🤖 AI Summary
Existing reinforcement learning approaches for code generation are constrained by static, low-coverage test suites and suffer from self-collusion or poor generalization when relying on self-generated tests. This work proposes an adversarial co-evolution framework that jointly optimizes large language models for code generation and test generation: the former aims to pass tests, while the latter seeks to expose defects. By employing a decoupled architecture in adversarial training, the framework mitigates self-collusion and enables dynamic, high-quality interaction through white-box-accessible targeted test generation, error-aware experience replay, and a composite reward design. Experiments on Qwen2.5-Coder demonstrate that the method matches or even surpasses models supervised by human-written tests in code generation performance, while substantially enhancing test generation capability.
📝 Abstract
Reinforcement learning for code generation relies on verifiable rewards from unit test pass rates. Yet high-quality test suites are scarce, existing datasets offer limited coverage, and static rewards fail to adapt as models improve. Recent self-play methods unify code and test generation in a single model, but face a inherent dilemma: white-box access leads to self-collusion where the model produces trivial tests for easy rewards, yet black-box restriction yields generic tests that miss implementation-specific bugs. We introduce Code-A1, an adversarial co-evolution framework that jointly optimizes a Code LLM and a Test LLM with opposing objectives.
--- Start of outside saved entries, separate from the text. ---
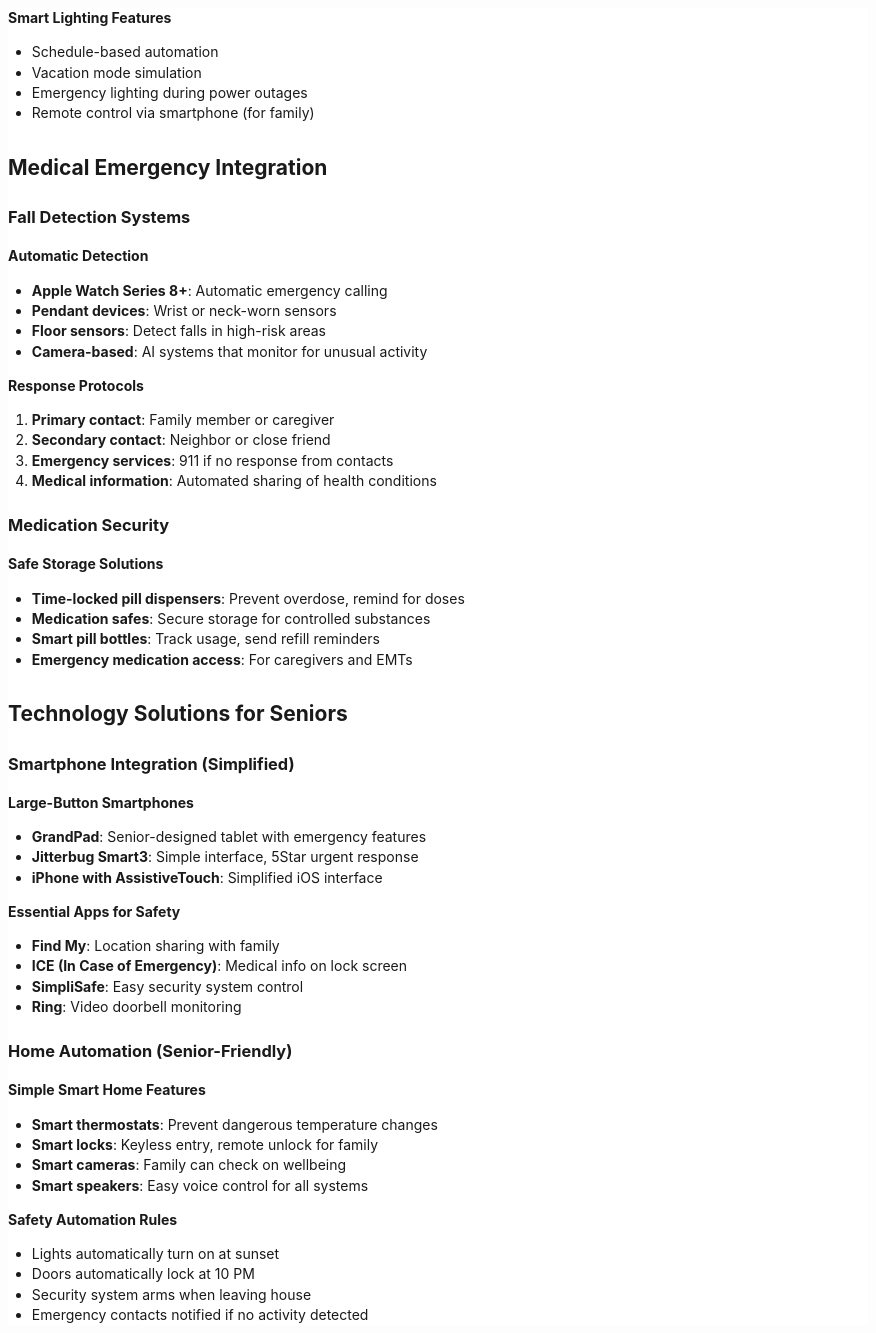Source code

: **Smart Lighting Features**
- Schedule-based automation
- Vacation mode simulation  
- Emergency lighting during power outages
- Remote control via smartphone (for family)

## Medical Emergency Integration

### Fall Detection Systems
**Automatic Detection**
- **Apple Watch Series 8+**: Automatic emergency calling
- **Pendant devices**: Wrist or neck-worn sensors
- **Floor sensors**: Detect falls in high-risk areas
- **Camera-based**: AI systems that monitor for unusual activity

**Response Protocols**
1. **Primary contact**: Family member or caregiver
2. **Secondary contact**: Neighbor or close friend  
3. **Emergency services**: 911 if no response from contacts
4. **Medical information**: Automated sharing of health conditions

### Medication Security
**Safe Storage Solutions**
- **Time-locked pill dispensers**: Prevent overdose, remind for doses
- **Medication safes**: Secure storage for controlled substances
- **Smart pill bottles**: Track usage, send refill reminders
- **Emergency medication access**: For caregivers and EMTs

## Technology Solutions for Seniors

### Smartphone Integration (Simplified)
**Large-Button Smartphones**
- **GrandPad**: Senior-designed tablet with emergency features
- **Jitterbug Smart3**: Simple interface, 5Star urgent response
- **iPhone with AssistiveTouch**: Simplified iOS interface

**Essential Apps for Safety**
- **Find My**: Location sharing with family
- **ICE (In Case of Emergency)**: Medical info on lock screen
- **SimpliSafe**: Easy security system control
- **Ring**: Video doorbell monitoring

### Home Automation (Senior-Friendly)
**Simple Smart Home Features**
- **Smart thermostats**: Prevent dangerous temperature changes
- **Smart locks**: Keyless entry, remote unlock for family
- **Smart cameras**: Family can check on wellbeing
- **Smart speakers**: Easy voice control for all systems

**Safety Automation Rules**
- Lights automatically turn on at sunset
- Doors automatically lock at 10 PM
- Security system arms when leaving house
- Emergency contacts notified if no activity detected
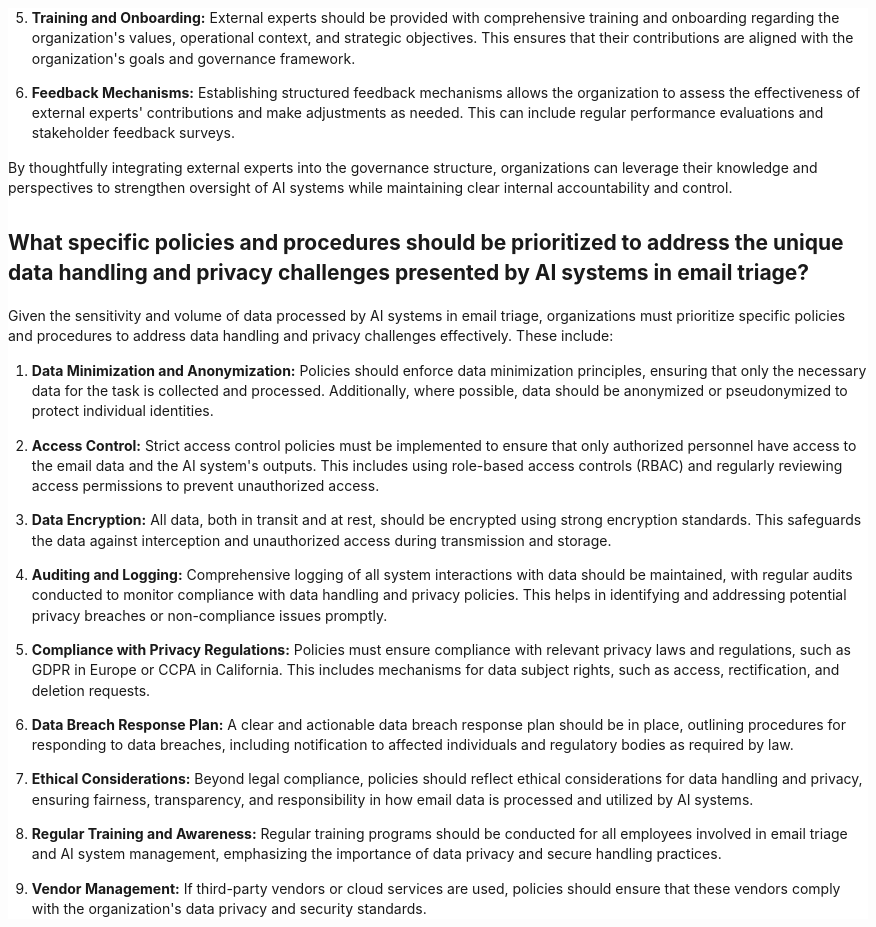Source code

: 5. **Training and Onboarding:** External experts should be provided with comprehensive training and onboarding regarding the organization's values, operational context, and strategic objectives. This ensures that their contributions are aligned with the organization's goals and governance framework.

6. **Feedback Mechanisms:** Establishing structured feedback mechanisms allows the organization to assess the effectiveness of external experts' contributions and make adjustments as needed. This can include regular performance evaluations and stakeholder feedback surveys.

By thoughtfully integrating external experts into the governance structure, organizations can leverage their knowledge and perspectives to strengthen oversight of AI systems while maintaining clear internal accountability and control.

## What specific policies and procedures should be prioritized to address the unique data handling and privacy challenges presented by AI systems in email triage?

Given the sensitivity and volume of data processed by AI systems in email triage, organizations must prioritize specific policies and procedures to address data handling and privacy challenges effectively. These include:

1. **Data Minimization and Anonymization:** Policies should enforce data minimization principles, ensuring that only the necessary data for the task is collected and processed. Additionally, where possible, data should be anonymized or pseudonymized to protect individual identities.

2. **Access Control:** Strict access control policies must be implemented to ensure that only authorized personnel have access to the email data and the AI system's outputs. This includes using role-based access controls (RBAC) and regularly reviewing access permissions to prevent unauthorized access.

3. **Data Encryption:** All data, both in transit and at rest, should be encrypted using strong encryption standards. This safeguards the data against interception and unauthorized access during transmission and storage.

4. **Auditing and Logging:** Comprehensive logging of all system interactions with data should be maintained, with regular audits conducted to monitor compliance with data handling and privacy policies. This helps in identifying and addressing potential privacy breaches or non-compliance issues promptly.

5. **Compliance with Privacy Regulations:** Policies must ensure compliance with relevant privacy laws and regulations, such as GDPR in Europe or CCPA in California. This includes mechanisms for data subject rights, such as access, rectification, and deletion requests.

6. **Data Breach Response Plan:** A clear and actionable data breach response plan should be in place, outlining procedures for responding to data breaches, including notification to affected individuals and regulatory bodies as required by law.

7. **Ethical Considerations:** Beyond legal compliance, policies should reflect ethical considerations for data handling and privacy, ensuring fairness, transparency, and responsibility in how email data is processed and utilized by AI systems.

8. **Regular Training and Awareness:** Regular training programs should be conducted for all employees involved in email triage and AI system management, emphasizing the importance of data privacy and secure handling practices.

9. **Vendor Management:** If third-party vendors or cloud services are used, policies should ensure that these vendors comply with the organization's data privacy and security standards.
The Code LLM is rewarded for passing more tests, while the Test LLM is rewarded for exposing more defects. This architectural separation eliminates self-collusion risks and safely enables white-box test generation, where the Test LLM can inspect candidate code to craft targeted adversarial tests. We further introduce a Mistake Book mechanism for experience replay and a composite reward balancing test validity with adversarial difficulty. Experiments on Qwen2.5-Coder models demonstrate that Code-A1 achieves code generation performance matching or exceeding models trained on human-annotated tests, while significantly improving test generation capability.